Each line of the records has to be copied exactly, though the pictures must be left out.

[Collected data]
——————————

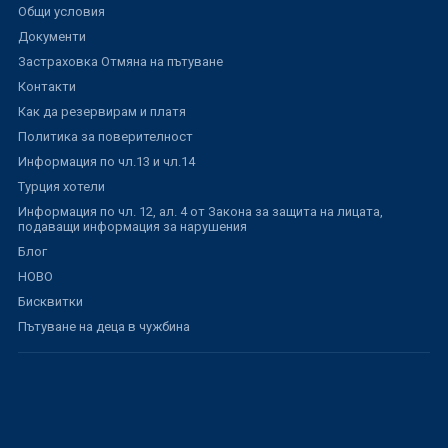
Общи условия
Документи
Застраховка Отмяна на пътуване
Контакти
Как да резервирам и платя
Политика за поверителност
Информация по чл.13 и чл.14
Турция хотели
Информация по чл. 12, ал. 4 от Закона за защита на лицата,
подаващи информация за нарушения
Блог
НОВО
Бисквитки
Пътуване на деца в чужбина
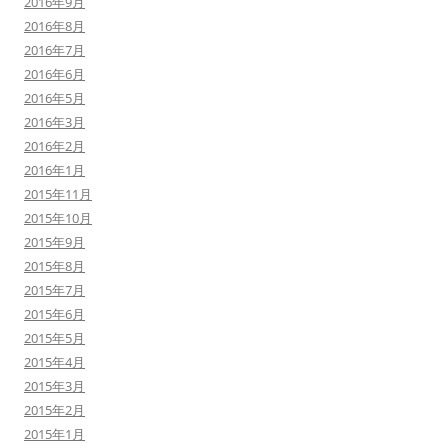
2016年9月
2016年8月
2016年7月
2016年6月
2016年5月
2016年3月
2016年2月
2016年1月
2015年11月
2015年10月
2015年9月
2015年8月
2015年7月
2015年6月
2015年5月
2015年4月
2015年3月
2015年2月
2015年1月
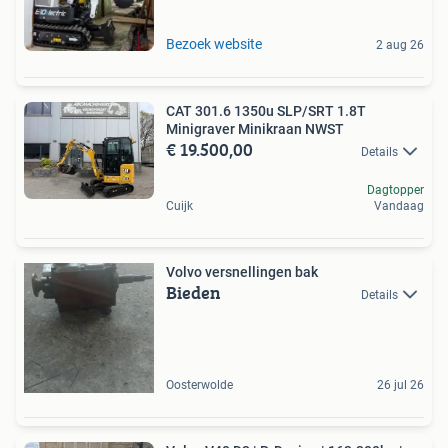
Bezoek website
2 aug 26
CAT 301.6 1350u SLP/SRT 1.8T
Minigraver Minikraan NWST
€ 19.500,00
Details
Dagtopper
Cuijk
Vandaag
Volvo versnellingen bak
Bieden
Details
Oosterwolde
26 jul 26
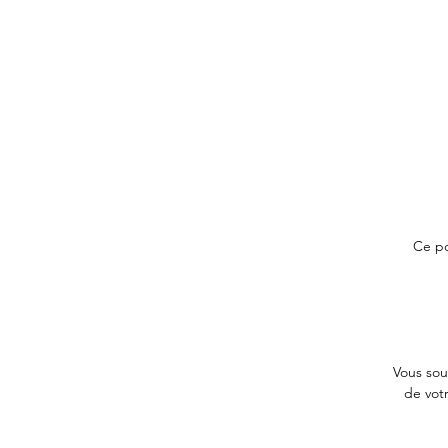
Ce po
Vous sou
de votr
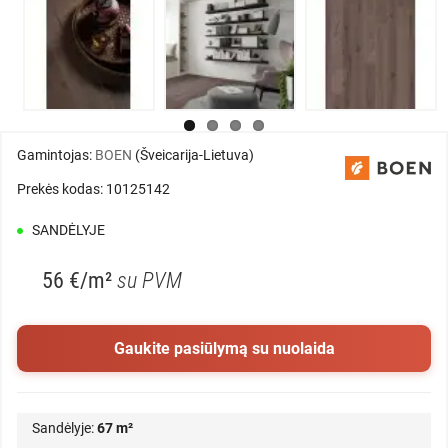
Gamintojas:
BOEN
(Šveicarija-Lietuva)
Prekės kodas: 10125142
SANDĖLYJE
56 €/m²
su PVM
Gaukite pasiūlymą su nuolaida
Sandėlyje:
67 m²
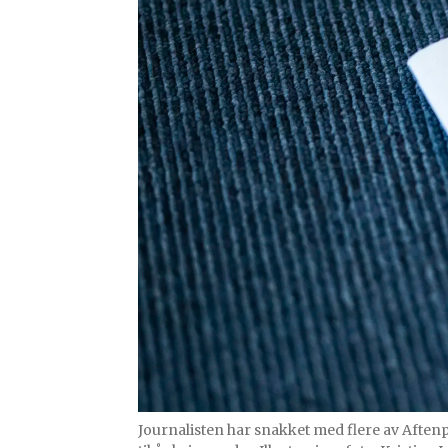
Journalisten har snakket med flere av Aftenpo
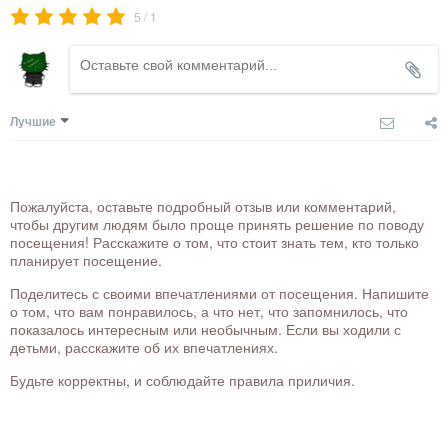
/
5
1
Лучшие
Пожалуйста, оставьте подробный отзыв или комментарий,
чтобы другим людям было проще принять решение по поводу
посещения! Расскажите о том, что стоит знать тем, кто только
планирует посещение.
Поделитесь с своими впечатлениями от посещения. Напишите
о том, что вам понравилось, а что нет, что запомнилось, что
показалось интересным или необычным. Если вы ходили с
детьми, расскажите об их впечатлениях.
Будьте корректны, и соблюдайте правила приличия.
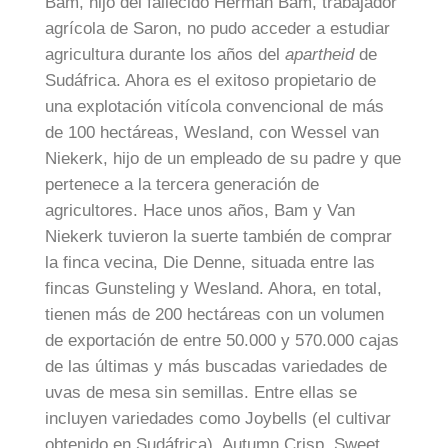
Bam, hijo del fallecido Herman Bam, trabajador
agrícola de Saron, no pudo acceder a estudiar
agricultura durante los años del
apartheid
de
Sudáfrica. Ahora es el exitoso propietario de
una explotación vitícola convencional de más
de 100 hectáreas, Wesland, con Wessel van
Niekerk, hijo de un empleado de su padre y que
pertenece a la tercera generación de
agricultores. Hace unos años, Bam y Van
Niekerk tuvieron la suerte también de comprar
la finca vecina, Die Denne, situada entre las
fincas Gunsteling y Wesland. Ahora, en total,
tienen más de 200 hectáreas con un volumen
de exportación de entre 50.000 y 570.000 cajas
de las últimas y más buscadas variedades de
uvas de mesa sin semillas. Entre ellas se
incluyen variedades como Joybells (el cultivar
obtenido en Sudáfrica), Autumn Crisp, Sweet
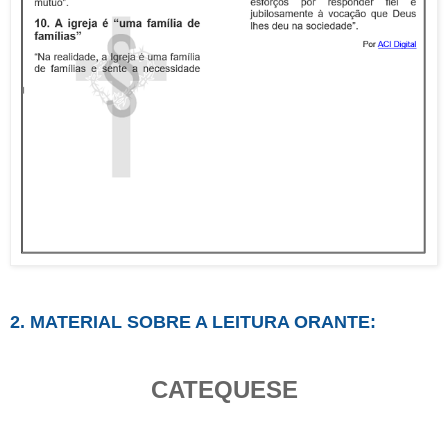
2. MATERIAL SOBRE A LEITURA ORANTE:
CATEQUESE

——————————

### TASK SOLUTION
Общи условия
Документи
Застраховка Отмяна на пътуване
Контакти
Как да резервирам и платя
Политика за поверителност
Информация по чл.13 и чл.14
Турция хотели
Информация по чл. 12, ал. 4 от Закона за защита на лицата,
подаващи информация за нарушения
Блог
НОВО
Бисквитки
Пътуване на деца в чужбина
2016年9月
2016年8月
2016年7月
2016年6月
2016年5月
2016年3月
2016年2月
2016年1月
2015年11月
2015年10月
2015年9月
2015年8月
2015年7月
2015年6月
2015年5月
2015年4月
2015年3月
2015年2月
2015年1月
Bezoek website
2 aug 26
CAT 301.6 1350u SLP/SRT 1.8T
Minigraver Minikraan NWST
€ 19.500,00
Details
Dagtopper
Cuijk
Vandaag
Volvo versnellingen bak
Bieden
Details
Oosterwolde
26 jul 26
Ce po
Vous sou
de votr
Gamintojas:
BOEN
(Šveicarija-Lietuva)
Prekės kodas: 10125142
SANDĖLYJE
56 €/m²
su PVM
Gaukite pasiūlymą su nuolaida
Sandėlyje:
67 m²
Journalisten har snakket med flere av Aftenpo
/
5
1
Лучшие
Пожалуйста, оставьте подробный отзыв или комментарий,
чтобы другим людям было проще принять решение по поводу
посещения! Расскажите о том, что стоит знать тем, кто только
планирует посещение.
Поделитесь с своими впечатлениями от посещения. Напишите
о том, что вам понравилось, а что нет, что запомнилось, что
показалось интересным или необычным. Если вы ходили с
детьми, расскажите об их впечатлениях.
Будьте корректны, и соблюдайте правила приличия.
Bam, hijo del fallecido Herman Bam, trabajador
agrícola de Saron, no pudo acceder a estudiar
agricultura durante los años del
apartheid
de
Sudáfrica. Ahora es el exitoso propietario de
una explotación vitícola convencional de más
de 100 hectáreas, Wesland, con Wessel van
Niekerk, hijo de un empleado de su padre y que
pertenece a la tercera generación de
agricultores. Hace unos años, Bam y Van
Niekerk tuvieron la suerte también de comprar
la finca vecina, Die Denne, situada entre las
fincas Gunsteling y Wesland. Ahora, en total,
tienen más de 200 hectáreas con un volumen
de exportación de entre 50.000 y 570.000 cajas
de las últimas y más buscadas variedades de
uvas de mesa sin semillas. Entre ellas se
incluyen variedades como Joybells (el cultivar
obtenido en Sudáfrica), Autumn Crisp, Sweet
2. MATERIAL SOBRE A LEITURA ORANTE:
CATEQUESE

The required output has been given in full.